#### Working data ####
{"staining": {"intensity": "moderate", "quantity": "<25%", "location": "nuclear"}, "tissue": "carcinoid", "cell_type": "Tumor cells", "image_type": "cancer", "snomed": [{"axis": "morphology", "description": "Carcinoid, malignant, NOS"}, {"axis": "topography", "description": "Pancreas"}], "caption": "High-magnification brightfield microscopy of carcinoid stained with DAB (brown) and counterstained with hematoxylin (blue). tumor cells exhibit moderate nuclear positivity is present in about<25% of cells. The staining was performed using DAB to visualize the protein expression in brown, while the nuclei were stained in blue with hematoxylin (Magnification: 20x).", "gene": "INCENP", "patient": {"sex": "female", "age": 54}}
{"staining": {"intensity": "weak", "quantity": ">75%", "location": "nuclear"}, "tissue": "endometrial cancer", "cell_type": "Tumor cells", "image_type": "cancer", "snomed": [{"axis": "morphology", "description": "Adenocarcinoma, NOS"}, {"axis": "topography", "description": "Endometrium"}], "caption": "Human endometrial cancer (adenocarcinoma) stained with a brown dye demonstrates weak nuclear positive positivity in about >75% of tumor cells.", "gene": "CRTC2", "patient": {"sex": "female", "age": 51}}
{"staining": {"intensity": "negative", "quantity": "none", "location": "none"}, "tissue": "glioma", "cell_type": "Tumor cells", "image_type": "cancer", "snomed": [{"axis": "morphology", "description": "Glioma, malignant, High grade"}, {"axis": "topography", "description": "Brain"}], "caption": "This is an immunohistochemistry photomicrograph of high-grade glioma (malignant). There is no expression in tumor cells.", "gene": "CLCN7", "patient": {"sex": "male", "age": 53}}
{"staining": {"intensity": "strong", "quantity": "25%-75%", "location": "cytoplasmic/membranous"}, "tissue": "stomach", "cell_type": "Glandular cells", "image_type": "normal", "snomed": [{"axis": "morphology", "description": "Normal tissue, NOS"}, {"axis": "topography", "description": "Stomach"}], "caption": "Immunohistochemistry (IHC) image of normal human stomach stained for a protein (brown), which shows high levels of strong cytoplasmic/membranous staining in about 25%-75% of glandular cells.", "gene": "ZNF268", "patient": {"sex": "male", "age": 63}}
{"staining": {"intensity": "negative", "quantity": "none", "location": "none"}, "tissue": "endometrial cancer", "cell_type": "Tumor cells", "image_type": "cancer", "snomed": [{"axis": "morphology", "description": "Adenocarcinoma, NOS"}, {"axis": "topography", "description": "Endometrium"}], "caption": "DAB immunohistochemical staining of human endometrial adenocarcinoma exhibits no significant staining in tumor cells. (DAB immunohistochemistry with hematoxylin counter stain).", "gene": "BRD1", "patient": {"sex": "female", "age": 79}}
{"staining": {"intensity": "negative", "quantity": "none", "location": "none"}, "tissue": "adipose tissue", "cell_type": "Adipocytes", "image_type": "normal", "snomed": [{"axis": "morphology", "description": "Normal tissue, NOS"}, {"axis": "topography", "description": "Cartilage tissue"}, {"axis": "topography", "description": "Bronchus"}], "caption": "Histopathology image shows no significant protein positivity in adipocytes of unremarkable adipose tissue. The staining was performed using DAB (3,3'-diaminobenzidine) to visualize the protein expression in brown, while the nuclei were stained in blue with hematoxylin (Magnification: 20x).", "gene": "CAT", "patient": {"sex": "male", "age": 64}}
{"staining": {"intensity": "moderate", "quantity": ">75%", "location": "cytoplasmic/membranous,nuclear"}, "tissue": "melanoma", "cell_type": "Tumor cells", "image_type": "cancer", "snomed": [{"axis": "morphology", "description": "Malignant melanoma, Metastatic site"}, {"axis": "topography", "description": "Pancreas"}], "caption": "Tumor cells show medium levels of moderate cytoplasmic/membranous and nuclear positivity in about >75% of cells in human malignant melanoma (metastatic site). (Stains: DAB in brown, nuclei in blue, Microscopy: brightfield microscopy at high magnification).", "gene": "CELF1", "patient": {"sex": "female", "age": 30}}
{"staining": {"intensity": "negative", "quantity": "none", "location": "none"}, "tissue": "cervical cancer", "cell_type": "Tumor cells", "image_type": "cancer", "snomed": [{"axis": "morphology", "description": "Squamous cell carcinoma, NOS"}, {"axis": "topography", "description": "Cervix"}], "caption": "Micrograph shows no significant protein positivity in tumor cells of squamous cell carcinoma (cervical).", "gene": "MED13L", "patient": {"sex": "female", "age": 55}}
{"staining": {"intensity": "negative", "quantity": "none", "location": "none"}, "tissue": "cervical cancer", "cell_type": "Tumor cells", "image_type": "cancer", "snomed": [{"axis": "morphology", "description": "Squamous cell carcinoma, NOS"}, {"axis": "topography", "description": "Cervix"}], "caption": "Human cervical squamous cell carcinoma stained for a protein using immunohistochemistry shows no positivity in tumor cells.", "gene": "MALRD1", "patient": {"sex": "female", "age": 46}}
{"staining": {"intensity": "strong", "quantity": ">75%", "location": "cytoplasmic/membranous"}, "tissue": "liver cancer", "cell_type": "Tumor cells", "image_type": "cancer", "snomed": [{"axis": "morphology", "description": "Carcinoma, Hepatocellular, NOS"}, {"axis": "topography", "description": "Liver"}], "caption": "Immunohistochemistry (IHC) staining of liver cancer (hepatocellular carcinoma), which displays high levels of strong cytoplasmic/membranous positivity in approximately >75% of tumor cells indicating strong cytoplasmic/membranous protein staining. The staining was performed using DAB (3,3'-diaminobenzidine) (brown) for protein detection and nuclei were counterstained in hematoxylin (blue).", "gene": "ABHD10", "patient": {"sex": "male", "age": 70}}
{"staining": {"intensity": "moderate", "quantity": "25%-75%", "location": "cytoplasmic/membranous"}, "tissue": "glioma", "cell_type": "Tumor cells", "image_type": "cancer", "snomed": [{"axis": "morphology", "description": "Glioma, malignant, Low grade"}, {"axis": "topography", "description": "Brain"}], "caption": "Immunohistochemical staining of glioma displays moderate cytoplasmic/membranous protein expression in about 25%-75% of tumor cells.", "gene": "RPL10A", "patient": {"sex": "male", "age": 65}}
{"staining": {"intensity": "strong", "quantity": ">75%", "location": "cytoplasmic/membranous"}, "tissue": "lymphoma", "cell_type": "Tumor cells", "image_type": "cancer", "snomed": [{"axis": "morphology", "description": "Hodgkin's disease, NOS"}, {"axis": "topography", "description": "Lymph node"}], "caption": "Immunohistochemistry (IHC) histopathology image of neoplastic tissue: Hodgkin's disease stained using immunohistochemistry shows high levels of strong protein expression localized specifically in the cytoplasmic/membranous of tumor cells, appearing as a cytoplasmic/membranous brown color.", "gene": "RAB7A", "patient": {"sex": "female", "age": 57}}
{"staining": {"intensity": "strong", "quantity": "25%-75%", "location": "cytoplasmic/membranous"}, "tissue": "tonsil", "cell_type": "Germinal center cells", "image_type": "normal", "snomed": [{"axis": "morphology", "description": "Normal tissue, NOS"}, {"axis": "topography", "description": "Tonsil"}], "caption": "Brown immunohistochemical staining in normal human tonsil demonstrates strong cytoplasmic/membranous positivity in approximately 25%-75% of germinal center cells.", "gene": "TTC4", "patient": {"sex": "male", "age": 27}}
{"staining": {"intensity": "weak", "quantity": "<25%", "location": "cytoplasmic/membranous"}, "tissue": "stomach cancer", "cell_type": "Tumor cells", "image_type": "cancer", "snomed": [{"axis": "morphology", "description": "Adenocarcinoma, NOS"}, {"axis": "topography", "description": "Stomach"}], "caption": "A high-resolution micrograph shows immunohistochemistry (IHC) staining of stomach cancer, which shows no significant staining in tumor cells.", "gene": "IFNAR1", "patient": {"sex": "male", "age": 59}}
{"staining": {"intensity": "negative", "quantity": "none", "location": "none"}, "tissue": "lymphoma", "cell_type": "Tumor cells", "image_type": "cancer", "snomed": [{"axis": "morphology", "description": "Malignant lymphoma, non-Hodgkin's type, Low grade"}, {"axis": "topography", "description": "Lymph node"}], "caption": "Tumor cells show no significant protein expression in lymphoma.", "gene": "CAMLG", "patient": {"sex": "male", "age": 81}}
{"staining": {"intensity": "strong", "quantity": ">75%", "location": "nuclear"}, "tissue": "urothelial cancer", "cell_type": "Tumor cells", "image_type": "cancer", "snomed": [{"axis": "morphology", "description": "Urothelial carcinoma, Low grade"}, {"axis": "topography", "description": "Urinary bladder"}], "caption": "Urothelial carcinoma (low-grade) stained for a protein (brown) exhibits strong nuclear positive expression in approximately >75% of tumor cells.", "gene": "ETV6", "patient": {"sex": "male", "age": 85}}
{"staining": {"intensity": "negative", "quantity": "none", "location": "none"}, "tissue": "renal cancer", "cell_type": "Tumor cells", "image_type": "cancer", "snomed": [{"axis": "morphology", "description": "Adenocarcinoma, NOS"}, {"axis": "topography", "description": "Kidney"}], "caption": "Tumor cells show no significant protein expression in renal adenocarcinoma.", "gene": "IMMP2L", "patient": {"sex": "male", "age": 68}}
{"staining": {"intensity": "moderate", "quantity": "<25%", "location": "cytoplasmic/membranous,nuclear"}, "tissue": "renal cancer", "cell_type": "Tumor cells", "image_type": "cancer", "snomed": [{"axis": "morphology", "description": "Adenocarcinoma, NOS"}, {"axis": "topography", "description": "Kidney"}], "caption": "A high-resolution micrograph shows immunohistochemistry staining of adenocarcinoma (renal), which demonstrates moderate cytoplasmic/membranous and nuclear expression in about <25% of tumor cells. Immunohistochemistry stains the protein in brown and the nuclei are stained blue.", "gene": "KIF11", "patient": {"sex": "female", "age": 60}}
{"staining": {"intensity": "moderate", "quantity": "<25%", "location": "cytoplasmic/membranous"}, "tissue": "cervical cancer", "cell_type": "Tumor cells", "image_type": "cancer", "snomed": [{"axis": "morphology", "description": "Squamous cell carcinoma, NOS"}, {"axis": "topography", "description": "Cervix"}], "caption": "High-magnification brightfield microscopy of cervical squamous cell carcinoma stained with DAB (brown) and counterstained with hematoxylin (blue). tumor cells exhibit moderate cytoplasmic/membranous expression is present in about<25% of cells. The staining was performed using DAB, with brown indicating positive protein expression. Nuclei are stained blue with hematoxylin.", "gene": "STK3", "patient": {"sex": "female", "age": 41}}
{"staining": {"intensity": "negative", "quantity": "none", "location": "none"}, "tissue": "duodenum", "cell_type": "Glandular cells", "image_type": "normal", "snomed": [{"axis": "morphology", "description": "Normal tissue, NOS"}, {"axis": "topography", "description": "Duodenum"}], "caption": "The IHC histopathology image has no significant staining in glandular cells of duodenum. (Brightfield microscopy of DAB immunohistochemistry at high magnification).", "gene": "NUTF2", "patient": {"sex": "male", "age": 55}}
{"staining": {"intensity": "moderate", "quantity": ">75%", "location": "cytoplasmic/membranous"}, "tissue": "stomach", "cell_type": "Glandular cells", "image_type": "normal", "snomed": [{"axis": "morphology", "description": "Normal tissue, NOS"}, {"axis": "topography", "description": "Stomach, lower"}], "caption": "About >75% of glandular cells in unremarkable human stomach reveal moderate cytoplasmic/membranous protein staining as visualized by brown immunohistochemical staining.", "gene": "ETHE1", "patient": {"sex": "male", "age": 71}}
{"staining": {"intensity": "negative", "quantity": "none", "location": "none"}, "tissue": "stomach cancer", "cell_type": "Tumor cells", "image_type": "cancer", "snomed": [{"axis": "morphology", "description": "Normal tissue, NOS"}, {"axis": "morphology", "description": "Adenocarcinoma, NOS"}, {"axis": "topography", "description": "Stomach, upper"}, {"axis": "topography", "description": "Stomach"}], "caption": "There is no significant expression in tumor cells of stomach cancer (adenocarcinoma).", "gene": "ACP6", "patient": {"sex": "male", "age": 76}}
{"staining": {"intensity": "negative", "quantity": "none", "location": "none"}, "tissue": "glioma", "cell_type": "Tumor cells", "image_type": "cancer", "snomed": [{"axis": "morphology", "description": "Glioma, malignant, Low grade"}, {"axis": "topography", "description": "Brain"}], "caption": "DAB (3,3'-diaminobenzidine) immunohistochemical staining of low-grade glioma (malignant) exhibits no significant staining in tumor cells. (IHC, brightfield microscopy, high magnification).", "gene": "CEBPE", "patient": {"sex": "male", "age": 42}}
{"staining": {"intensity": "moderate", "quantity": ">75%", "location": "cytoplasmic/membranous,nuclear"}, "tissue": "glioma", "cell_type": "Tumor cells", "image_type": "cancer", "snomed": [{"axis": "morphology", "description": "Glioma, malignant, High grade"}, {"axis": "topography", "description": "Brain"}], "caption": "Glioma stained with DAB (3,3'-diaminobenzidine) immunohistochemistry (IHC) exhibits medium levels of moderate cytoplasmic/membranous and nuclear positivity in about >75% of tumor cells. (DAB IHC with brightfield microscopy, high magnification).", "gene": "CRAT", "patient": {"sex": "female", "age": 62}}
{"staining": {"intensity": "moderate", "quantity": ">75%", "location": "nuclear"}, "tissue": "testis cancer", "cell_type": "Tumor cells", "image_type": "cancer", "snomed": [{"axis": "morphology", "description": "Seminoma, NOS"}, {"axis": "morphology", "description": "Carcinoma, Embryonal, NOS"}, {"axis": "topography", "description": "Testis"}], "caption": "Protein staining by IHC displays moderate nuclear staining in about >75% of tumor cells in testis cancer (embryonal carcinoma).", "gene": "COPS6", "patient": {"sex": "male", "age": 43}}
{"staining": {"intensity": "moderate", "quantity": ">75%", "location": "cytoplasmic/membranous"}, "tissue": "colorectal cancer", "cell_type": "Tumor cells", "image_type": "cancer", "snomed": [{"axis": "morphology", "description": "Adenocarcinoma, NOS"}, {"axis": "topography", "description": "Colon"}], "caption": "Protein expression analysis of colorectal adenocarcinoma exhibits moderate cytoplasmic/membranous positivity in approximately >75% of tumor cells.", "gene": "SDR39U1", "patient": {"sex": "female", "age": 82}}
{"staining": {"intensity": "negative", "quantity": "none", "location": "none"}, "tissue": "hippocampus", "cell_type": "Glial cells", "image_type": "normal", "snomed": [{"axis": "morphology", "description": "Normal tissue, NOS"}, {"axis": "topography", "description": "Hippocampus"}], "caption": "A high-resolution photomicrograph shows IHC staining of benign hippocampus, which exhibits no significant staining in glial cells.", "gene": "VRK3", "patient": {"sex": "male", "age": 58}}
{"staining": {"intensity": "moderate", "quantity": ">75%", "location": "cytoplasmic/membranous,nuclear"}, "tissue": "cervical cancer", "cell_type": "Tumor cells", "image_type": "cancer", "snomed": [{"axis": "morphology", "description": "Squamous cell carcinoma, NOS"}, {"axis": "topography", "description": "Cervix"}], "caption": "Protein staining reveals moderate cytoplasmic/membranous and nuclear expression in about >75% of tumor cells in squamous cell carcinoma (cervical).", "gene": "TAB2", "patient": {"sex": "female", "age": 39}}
####
*Exercise details:* Output only an exact transcription of the lines above from the one with "shows immunohistochemistry (IHC)" up to and including the one with "carcinoma (low-grade) stained".

*Response area:*
{"staining": {"intensity": "weak", "quantity": "<25%", "location": "cytoplasmic/membranous"}, "tissue": "stomach cancer", "cell_type": "Tumor cells", "image_type": "cancer", "snomed": [{"axis": "morphology", "description": "Adenocarcinoma, NOS"}, {"axis": "topography", "description": "Stomach"}], "caption": "A high-resolution micrograph shows immunohistochemistry (IHC) staining of stomach cancer, which shows no significant staining in tumor cells.", "gene": "IFNAR1", "patient": {"sex": "male", "age": 59}}
{"staining": {"intensity": "negative", "quantity": "none", "location": "none"}, "tissue": "lymphoma", "cell_type": "Tumor cells", "image_type": "cancer", "snomed": [{"axis": "morphology", "description": "Malignant lymphoma, non-Hodgkin's type, Low grade"}, {"axis": "topography", "description": "Lymph node"}], "caption": "Tumor cells show no significant protein expression in lymphoma.", "gene": "CAMLG", "patient": {"sex": "male", "age": 81}}
{"staining": {"intensity": "strong", "quantity": ">75%", "location": "nuclear"}, "tissue": "urothelial cancer", "cell_type": "Tumor cells", "image_type": "cancer", "snomed": [{"axis": "morphology", "description": "Urothelial carcinoma, Low grade"}, {"axis": "topography", "description": "Urinary bladder"}], "caption": "Urothelial carcinoma (low-grade) stained for a protein (brown) exhibits strong nuclear positive expression in approximately >75% of tumor cells.", "gene": "ETV6", "patient": {"sex": "male", "age": 85}}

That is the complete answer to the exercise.